Certainly it has nothing to do with any misbeliefs that women are trying to be superior, outdo men or reign supreme in any hierarchical way. Instead it is about focussing on the majority spender, not the minority spender. And not broad-brush targetting both genders, but instead following the money.
The dedicated pursuit of the female market has been taken seriously across many categories and industries such as finance, farming and sport/sporting apparel but sadly in many cases it still akin to turning the Titanic with a tugboat.
Traditional male or gender-neutral categories can undertake dedicated strategy to bring about innovation to meet the needs of women, as well as grow their audience. Now that is called serving the majority customer in the right way.
Theodore Levitt, a longtime professor of marketing at Harvard Business School explained his thinking about businesses being there not to make product but to serve customers.
“For companies to ensure continued evolution, they must define their industries broadly to take advantage of growth opportunities. They must ascertain and act on their customers’ needs and desires, not bank on the presumed longevity of their products. An organization must learn to think of itself not as producing goods or services but as doing the things that will make people want to do business with it. And in every case, the chief executive is responsible for creating an environment that reflects this mission.”
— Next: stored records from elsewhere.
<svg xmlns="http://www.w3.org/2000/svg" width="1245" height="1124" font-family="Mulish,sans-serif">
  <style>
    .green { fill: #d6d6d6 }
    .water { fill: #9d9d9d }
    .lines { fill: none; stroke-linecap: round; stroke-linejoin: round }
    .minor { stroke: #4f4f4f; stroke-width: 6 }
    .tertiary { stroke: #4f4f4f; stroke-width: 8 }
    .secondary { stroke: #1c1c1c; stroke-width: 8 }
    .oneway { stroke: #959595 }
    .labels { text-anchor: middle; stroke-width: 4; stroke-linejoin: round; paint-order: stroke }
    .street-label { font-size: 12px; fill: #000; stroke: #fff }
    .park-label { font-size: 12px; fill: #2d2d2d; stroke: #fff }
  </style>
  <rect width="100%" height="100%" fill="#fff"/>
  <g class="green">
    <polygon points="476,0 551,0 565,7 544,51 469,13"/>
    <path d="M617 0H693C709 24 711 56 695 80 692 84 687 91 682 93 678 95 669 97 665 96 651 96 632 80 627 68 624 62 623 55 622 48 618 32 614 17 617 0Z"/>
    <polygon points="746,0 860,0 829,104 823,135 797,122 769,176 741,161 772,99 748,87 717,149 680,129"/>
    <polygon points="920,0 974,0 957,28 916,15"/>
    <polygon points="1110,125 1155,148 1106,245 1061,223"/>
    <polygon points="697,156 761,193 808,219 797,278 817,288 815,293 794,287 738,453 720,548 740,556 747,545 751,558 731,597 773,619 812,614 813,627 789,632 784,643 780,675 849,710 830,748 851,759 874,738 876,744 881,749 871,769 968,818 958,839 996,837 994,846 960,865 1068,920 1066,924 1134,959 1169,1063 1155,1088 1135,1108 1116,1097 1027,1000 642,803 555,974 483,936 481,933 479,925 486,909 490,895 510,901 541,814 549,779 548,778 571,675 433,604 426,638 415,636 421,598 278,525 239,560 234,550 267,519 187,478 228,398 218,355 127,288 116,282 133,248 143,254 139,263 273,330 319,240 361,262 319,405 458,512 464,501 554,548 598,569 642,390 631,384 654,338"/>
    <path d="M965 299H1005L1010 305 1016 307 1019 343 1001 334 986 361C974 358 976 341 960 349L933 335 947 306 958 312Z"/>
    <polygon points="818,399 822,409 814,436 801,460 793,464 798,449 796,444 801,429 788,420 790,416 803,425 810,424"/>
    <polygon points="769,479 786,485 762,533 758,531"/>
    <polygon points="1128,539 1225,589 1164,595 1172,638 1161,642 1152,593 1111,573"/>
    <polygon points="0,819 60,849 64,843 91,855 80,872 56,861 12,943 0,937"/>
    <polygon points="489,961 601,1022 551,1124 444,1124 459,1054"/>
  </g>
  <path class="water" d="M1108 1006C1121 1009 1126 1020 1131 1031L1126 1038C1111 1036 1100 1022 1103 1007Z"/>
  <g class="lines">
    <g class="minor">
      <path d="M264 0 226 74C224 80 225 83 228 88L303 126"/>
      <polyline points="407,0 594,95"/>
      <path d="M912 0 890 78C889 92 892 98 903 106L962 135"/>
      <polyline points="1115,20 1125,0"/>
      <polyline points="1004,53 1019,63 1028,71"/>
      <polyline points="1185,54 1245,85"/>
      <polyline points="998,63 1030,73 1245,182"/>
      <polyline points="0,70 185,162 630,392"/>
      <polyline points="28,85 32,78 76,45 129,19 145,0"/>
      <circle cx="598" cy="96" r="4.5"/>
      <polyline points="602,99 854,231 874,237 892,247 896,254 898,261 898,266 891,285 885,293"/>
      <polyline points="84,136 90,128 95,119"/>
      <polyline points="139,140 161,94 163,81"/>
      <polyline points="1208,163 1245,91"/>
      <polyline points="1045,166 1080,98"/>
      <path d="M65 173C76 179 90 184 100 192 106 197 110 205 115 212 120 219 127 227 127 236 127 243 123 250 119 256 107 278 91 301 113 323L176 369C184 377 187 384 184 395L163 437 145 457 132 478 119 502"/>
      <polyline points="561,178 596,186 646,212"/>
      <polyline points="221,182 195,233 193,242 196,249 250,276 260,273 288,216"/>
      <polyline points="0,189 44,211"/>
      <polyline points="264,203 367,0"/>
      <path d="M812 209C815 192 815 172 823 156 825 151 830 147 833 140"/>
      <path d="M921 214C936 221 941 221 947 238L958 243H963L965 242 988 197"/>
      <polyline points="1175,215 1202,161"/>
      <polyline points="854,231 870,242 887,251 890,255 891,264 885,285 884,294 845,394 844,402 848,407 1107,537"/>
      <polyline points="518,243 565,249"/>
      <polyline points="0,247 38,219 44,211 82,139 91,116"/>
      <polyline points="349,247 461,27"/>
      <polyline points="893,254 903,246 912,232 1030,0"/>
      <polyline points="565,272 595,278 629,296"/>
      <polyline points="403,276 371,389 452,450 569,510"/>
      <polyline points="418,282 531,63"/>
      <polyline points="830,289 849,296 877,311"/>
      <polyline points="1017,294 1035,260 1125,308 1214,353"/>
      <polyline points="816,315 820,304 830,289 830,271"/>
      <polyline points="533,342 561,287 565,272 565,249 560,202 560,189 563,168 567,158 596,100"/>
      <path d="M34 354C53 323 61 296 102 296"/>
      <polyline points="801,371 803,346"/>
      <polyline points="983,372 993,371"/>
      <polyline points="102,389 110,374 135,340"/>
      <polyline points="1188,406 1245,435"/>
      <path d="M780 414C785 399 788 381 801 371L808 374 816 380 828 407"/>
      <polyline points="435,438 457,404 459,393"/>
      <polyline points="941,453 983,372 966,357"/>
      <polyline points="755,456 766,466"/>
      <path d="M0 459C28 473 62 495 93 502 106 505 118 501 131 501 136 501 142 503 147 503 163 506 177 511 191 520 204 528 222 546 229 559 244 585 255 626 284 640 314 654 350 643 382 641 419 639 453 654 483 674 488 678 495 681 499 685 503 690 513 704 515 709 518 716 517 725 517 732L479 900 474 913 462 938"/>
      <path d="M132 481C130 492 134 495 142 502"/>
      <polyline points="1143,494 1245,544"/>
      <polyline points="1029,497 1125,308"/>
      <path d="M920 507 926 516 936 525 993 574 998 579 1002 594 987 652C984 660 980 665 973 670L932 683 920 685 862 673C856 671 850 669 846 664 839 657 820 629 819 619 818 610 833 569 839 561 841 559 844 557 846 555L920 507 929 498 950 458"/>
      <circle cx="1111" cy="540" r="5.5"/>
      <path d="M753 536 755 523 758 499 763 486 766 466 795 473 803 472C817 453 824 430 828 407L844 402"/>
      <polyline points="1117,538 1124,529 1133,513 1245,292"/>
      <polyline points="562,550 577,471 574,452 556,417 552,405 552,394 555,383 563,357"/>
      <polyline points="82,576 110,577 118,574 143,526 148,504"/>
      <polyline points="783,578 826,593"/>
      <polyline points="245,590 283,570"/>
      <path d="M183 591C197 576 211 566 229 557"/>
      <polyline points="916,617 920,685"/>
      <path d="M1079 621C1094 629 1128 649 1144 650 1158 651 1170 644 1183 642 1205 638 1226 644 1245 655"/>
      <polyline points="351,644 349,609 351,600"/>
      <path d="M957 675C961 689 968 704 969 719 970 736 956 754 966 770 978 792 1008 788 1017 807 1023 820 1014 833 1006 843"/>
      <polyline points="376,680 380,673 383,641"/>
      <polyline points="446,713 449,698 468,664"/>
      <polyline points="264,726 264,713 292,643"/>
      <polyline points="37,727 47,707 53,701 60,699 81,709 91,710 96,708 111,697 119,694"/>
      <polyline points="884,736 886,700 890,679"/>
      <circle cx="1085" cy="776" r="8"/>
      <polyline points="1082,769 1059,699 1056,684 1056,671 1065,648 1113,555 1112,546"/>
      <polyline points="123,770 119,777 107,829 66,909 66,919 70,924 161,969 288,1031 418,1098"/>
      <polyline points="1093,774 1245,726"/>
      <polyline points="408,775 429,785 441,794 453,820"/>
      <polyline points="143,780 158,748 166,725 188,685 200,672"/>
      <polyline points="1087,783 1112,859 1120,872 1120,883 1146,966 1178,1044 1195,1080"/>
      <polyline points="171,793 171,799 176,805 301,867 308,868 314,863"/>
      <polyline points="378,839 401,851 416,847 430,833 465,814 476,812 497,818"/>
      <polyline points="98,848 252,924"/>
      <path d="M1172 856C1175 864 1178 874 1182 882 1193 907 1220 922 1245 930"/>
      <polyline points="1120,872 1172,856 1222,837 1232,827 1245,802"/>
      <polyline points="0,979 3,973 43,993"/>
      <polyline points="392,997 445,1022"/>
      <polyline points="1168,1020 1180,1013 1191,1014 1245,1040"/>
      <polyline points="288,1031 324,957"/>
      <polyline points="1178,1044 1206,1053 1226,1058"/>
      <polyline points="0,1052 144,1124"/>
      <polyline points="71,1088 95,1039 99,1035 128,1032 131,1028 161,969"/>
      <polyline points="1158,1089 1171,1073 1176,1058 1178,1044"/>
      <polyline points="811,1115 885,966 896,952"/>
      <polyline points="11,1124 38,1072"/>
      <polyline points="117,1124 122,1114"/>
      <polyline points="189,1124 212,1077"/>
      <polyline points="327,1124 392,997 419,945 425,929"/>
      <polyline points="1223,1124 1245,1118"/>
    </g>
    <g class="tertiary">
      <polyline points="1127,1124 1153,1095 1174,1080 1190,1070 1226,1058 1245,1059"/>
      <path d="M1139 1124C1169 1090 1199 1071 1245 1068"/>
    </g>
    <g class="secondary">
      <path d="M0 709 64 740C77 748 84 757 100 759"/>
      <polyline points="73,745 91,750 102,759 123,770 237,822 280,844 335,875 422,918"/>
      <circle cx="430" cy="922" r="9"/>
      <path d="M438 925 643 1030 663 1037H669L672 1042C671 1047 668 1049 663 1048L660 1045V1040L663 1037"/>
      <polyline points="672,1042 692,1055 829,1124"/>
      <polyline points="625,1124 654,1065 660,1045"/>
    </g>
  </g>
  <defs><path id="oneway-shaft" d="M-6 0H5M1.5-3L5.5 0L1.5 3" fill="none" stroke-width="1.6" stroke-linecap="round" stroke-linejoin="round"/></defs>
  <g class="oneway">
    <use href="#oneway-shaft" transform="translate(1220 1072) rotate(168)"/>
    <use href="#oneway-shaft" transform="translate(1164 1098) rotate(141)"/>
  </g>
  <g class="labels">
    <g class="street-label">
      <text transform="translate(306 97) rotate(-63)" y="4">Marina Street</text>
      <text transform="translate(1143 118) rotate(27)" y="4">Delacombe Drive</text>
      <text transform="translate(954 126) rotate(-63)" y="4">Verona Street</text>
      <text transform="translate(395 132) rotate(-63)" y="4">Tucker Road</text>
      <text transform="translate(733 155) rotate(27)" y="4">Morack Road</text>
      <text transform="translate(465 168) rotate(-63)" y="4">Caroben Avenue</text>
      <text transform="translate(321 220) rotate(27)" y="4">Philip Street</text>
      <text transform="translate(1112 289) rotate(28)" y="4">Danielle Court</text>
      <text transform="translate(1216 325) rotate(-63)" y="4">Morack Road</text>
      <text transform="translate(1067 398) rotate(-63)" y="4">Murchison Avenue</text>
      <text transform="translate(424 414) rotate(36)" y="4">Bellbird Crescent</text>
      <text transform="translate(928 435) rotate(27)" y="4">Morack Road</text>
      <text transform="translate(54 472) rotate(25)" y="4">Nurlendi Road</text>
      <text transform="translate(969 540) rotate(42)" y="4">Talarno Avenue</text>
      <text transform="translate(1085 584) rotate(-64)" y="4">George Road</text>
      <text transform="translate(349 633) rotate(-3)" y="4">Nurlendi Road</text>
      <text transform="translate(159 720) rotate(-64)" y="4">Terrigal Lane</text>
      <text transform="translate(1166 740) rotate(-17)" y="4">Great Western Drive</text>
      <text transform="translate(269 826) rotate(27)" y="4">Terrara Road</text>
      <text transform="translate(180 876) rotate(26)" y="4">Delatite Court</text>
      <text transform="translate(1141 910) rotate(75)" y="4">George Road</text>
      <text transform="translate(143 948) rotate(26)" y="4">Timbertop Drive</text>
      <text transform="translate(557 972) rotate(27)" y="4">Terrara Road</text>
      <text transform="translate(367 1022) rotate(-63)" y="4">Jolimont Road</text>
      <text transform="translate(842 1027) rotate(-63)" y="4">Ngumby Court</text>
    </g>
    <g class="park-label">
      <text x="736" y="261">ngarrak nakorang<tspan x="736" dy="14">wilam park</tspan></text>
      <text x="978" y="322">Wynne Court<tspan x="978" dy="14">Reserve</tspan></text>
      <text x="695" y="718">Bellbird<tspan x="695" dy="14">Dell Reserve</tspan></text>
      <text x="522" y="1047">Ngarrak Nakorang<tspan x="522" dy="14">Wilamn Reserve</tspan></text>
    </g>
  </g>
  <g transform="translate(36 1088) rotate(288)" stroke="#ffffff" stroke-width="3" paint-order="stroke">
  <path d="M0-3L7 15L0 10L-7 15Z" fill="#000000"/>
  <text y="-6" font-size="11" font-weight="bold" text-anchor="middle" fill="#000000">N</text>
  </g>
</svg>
The following chart taken from KPMG’s 2016 CEO report reflects the very thing Levitt describes. Customer loyalty will not last if the delivery of service or product is based on functional or rational benefits. Women are changing the global economy, and disruptors are finding it increasingly easier to lure dissatisfied consumers from traditional businesses that have not viewed this through the #femalelens.
So CEO’s women love to love brands and create relationships – so take heed of Levitt’s advice and get in the business of delivering what women want. It’s easy when you know how, but it does take a desire to relearn new ways, engage and show leadership with your teams, and not pink-wash it with tokenism. Worse still, popping a few females in the roles hoping they come with magic wands won’t work either.
The financial upside of Female$ is waiting and it’s not a statement about sexism – it’s simply a matter of smart business.